Agents-K1: End-to-end knowledge orchestration pipeline for agent-native scientific knowledge graphs
Agents-K1 is a new pipeline that converts raw scientific documents into structured knowledge graphs for use by LLM-based research agents, addressing the gap where existing systems reduce papers to abstracts and flat citation edges. The system integrates a multimodal parser, a 4B information-extraction model trained with GRPO, and a tri-source agent interface combining web search, graph retrieval, and cross-document traversal. The authors process 2.46 million scientific papers to produce Scholar-KG, releasing a one-million-paper subset. Experiments show improvements in scientific information extraction, knowledge graph construction, and multi-hop reasoning.

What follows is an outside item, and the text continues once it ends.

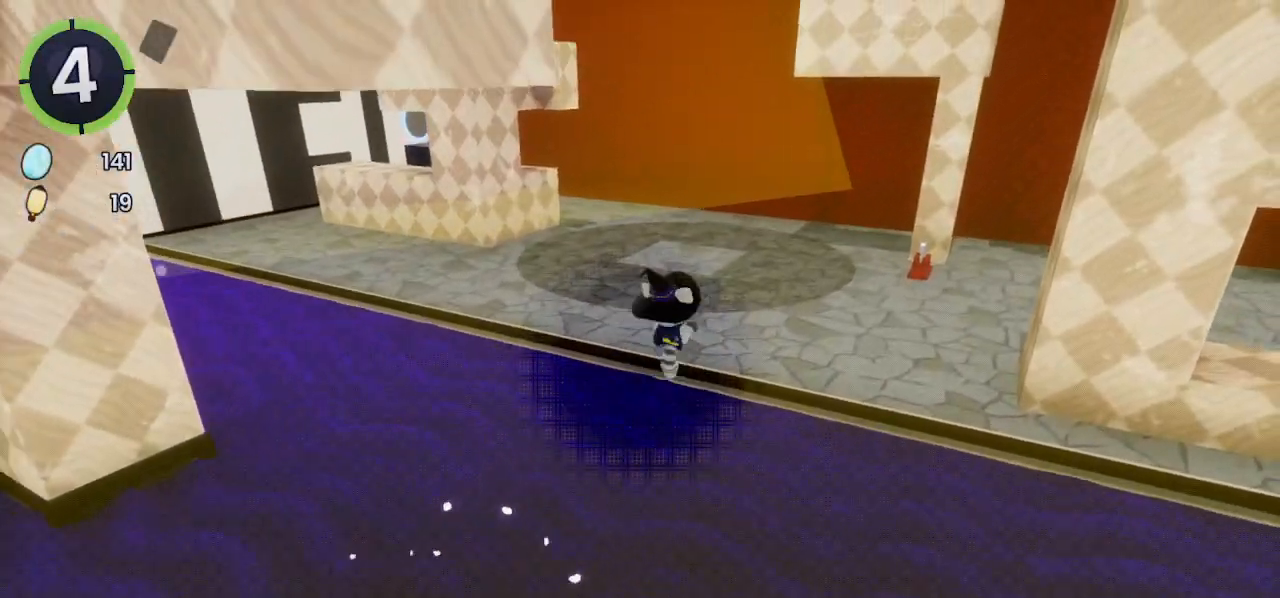
{"buttons": [], "left_stick": "up", "right_stick": "center", "events": [[100, "R2", "down"], [133, "right_stick", "right"], [267, "right_stick", "center"], [367, "R2", "up"]]}
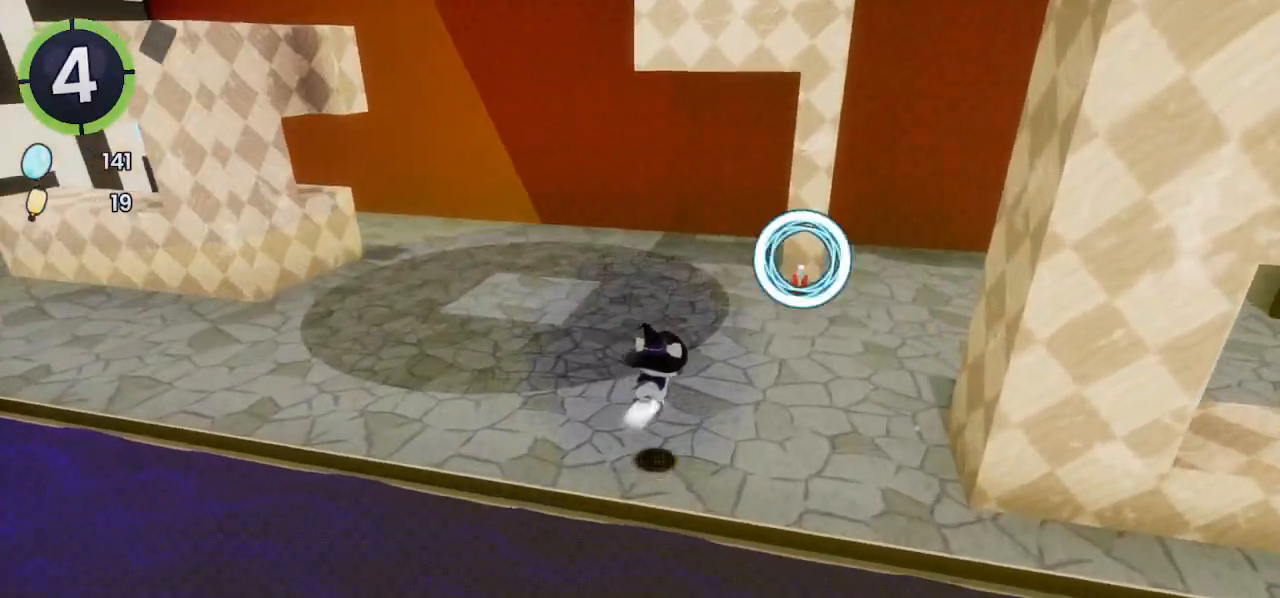
{"buttons": [], "left_stick": "up", "right_stick": "center", "events": [[33, "right_stick", "right"], [133, "right_stick", "center"], [233, "CROSS", "down"], [400, "CROSS", "up"]]}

K-BrowseComp: A Web Browsing Agent Benchmark Grounded in Korean Contexts
K-BrowseComp is a new 400-problem benchmark for evaluating web-browsing agents in Korean-language contexts, with a 300-problem manually validated subset and a 100-problem adversarially constructed synthetic split. Frontier models including GPT-5.5, DeepSeek-V4-Pro, and GLM-5.1 achieve only 30–46% on the verified subset, a significant drop from English BrowseComp performance, while Korean proprietary models score 0–10%. The benchmark exploits the asymmetry between problem creation and solving difficulty, and the adversarial synthetic split caps the strongest model at 26%, positioning it as a targeted stress test for agentic web-browsing capability.